▶ **EXERCISE REQUIREMENTS**:
1. Translate this sentence from the thesis exhibition description below into Spanish: "The matrix for the alligator prints resides in the center of the gallery, curled and gazing back on its twin apparitions."
2. Carry on the thesis exhibition description below for one more paragraph, picking up after its final sentence.

▶ **EXTRACTED TEXT**:
※ ※ ※
For | Billions of Years | Now is a Masters of Fine Arts Thesis exhibition of seven prints, two metalsmithing sculptures and an x-ray film. There are five traditional intaglio etchings on the right side of the gallery. The back and left walls are each covered by a 20 foot, black and white print of an alligator. The matrix for the alligator prints resides in the center of the gallery, curled and gazing back on its twin apparitions. At the intersection of stares is a choker fashioned in the image of the artist's mandible, formed entirely by hand and finished through electroforming. A panoramic x-ray image of the artist's jaw hangs above. Five smaller prints are hung in a line on the right and are inspired by the artist’s personal history. These are traditional intaglio prints with etching, hard ground, soft ground, aquatint, and dry-point. In addition, I used techniques of burnishing, electric engraving, and intaglio wiping.
※ ※ ※
▶ **PROVIDED DATA**:
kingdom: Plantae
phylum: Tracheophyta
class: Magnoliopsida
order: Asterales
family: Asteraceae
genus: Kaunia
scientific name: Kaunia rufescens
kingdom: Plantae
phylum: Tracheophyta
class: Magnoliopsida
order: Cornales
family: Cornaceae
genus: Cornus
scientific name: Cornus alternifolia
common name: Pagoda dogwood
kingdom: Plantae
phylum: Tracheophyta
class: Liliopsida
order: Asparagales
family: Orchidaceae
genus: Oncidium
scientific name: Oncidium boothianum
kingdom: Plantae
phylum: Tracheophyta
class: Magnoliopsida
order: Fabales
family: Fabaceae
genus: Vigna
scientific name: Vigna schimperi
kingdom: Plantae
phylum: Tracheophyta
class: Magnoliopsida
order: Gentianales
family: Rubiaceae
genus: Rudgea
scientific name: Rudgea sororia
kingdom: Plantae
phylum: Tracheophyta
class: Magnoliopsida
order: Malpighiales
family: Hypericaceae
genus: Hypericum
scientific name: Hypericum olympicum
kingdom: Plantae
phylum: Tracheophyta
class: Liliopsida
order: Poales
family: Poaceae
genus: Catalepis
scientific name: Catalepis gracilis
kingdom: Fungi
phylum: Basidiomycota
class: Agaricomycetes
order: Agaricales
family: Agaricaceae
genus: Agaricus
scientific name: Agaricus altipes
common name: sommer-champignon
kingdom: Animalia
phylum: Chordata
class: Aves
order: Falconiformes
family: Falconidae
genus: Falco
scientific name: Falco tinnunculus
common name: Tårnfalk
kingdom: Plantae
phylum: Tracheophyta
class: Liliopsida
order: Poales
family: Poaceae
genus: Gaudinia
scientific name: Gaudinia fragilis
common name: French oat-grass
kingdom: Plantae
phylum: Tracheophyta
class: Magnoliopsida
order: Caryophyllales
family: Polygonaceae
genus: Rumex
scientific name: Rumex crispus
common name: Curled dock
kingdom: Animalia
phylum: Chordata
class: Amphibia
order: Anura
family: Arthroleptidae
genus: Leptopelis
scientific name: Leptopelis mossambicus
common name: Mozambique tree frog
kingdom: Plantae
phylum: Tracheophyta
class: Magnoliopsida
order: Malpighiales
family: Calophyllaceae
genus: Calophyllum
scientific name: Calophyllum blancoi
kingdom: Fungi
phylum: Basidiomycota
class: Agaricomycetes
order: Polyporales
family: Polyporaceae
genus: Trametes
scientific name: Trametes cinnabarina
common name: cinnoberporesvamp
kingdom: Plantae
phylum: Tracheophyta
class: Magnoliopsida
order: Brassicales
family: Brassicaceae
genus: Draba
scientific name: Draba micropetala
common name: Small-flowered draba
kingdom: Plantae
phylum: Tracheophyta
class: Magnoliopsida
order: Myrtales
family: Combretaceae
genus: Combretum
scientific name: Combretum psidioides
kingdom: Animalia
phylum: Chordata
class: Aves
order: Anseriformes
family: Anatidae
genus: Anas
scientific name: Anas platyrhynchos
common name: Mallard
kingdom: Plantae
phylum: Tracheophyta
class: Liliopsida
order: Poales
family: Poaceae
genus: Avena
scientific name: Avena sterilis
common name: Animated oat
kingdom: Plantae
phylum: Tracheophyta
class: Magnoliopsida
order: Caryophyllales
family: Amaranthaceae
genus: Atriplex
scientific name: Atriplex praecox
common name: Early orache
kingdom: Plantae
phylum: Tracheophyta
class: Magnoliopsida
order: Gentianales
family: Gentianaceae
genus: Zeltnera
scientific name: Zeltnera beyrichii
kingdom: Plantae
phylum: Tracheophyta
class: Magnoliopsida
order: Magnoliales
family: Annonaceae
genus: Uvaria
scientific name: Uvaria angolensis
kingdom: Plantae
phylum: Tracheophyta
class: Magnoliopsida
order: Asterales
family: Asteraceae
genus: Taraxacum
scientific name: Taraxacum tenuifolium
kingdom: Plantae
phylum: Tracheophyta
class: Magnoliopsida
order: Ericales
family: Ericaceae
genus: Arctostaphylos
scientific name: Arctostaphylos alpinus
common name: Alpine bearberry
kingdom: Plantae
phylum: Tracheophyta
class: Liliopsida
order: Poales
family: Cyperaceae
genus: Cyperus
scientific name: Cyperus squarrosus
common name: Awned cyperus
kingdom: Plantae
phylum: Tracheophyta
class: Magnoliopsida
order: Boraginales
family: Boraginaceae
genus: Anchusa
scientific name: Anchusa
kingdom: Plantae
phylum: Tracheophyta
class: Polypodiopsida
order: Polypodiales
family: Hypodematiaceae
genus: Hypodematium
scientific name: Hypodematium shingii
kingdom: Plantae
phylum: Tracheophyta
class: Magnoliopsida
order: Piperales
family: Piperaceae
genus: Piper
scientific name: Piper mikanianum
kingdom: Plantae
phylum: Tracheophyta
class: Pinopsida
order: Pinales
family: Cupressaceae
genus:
※ ※ ※
▶ **EXERCISE RESPONSES**:
1. La matriz de los grabados del aligátor se encuentra en el centro de la galería, enroscada y devolviendo la mirada a sus dos apariciones gemelas.

2.
I use metaphors such as: inhabiting, haunting and being imprisoned within vessels. Spirits cling to homes, lamps, boats, and bodies as they make their way. Sensual and tactile processes like drawing, molding, scraping, stretching and inking are ways in which I create and maintain intimacy with the work. These techniques generally guide me more than words are able. I tend to scrabble through work, feeling for a way forward. Infusing energy into copper to create something somber and contemplative has become my primary way of working. Sinking, crushing, burying, disintegration and a two-faced nature are themes I explored in this work. There is also the situational theme of being trapped and striving for escape. This exhibition represents the converging of the outlined ideas, personal truths and emotions.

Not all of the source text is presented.